(Available data begins)
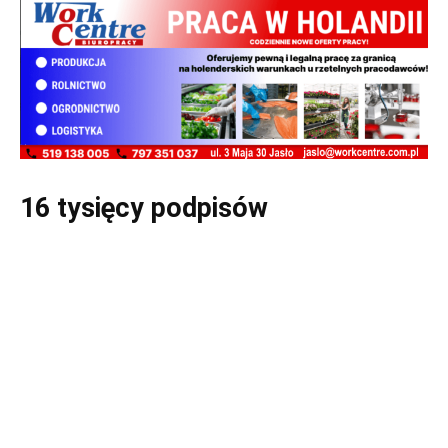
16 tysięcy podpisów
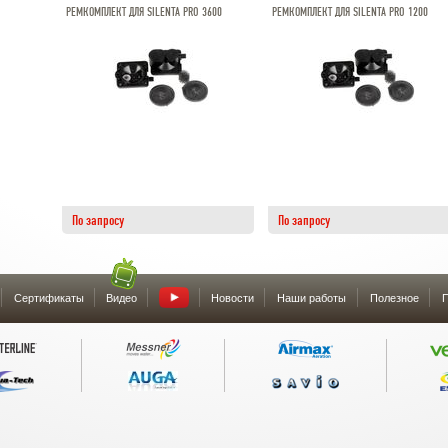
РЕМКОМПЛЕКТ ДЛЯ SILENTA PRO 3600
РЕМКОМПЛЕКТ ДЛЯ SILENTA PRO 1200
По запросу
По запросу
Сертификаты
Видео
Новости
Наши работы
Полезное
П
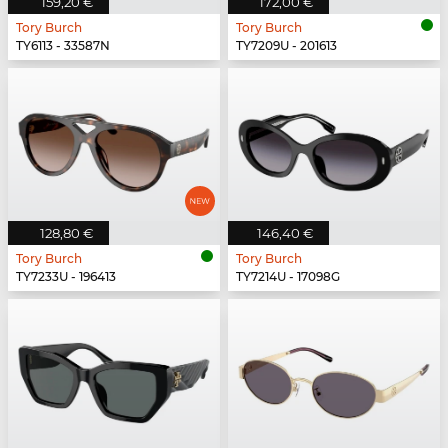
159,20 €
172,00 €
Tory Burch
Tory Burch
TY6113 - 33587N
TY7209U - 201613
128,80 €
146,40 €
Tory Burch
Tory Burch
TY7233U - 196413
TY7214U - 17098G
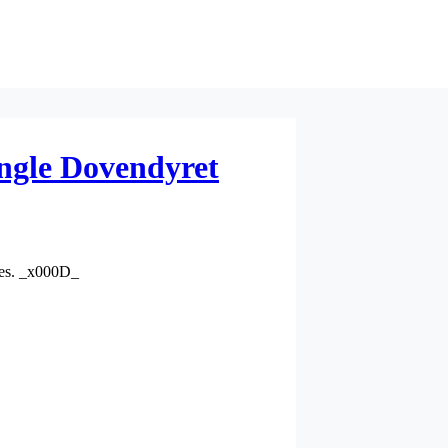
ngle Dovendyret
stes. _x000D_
(Available data ends)
(Available data begins)
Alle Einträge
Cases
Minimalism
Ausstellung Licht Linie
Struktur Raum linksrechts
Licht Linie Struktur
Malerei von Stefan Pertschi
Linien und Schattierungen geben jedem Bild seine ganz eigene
(Available data ends)
What to produce:
Return every line of the listing verbatim, from the line containing "РЕМКОМПЛЕКТ ДЛЯ SILENTA PRO 3600" down to the line containing "stes. _x000D_", with both of those lines included. Omit the pictures from your output.

Result of this exercise:
РЕМКОМПЛЕКТ ДЛЯ SILENTA PRO 3600
РЕМКОМПЛЕКТ ДЛЯ SILENTA PRO 1200
По запросу
По запросу
Сертификаты
Видео
Новости
Наши работы
Полезное
П
159,20 €
172,00 €
Tory Burch
Tory Burch
TY6113 - 33587N
TY7209U - 201613
128,80 €
146,40 €
Tory Burch
Tory Burch
TY7233U - 196413
TY7214U - 17098G
ngle Dovendyret
stes. _x000D_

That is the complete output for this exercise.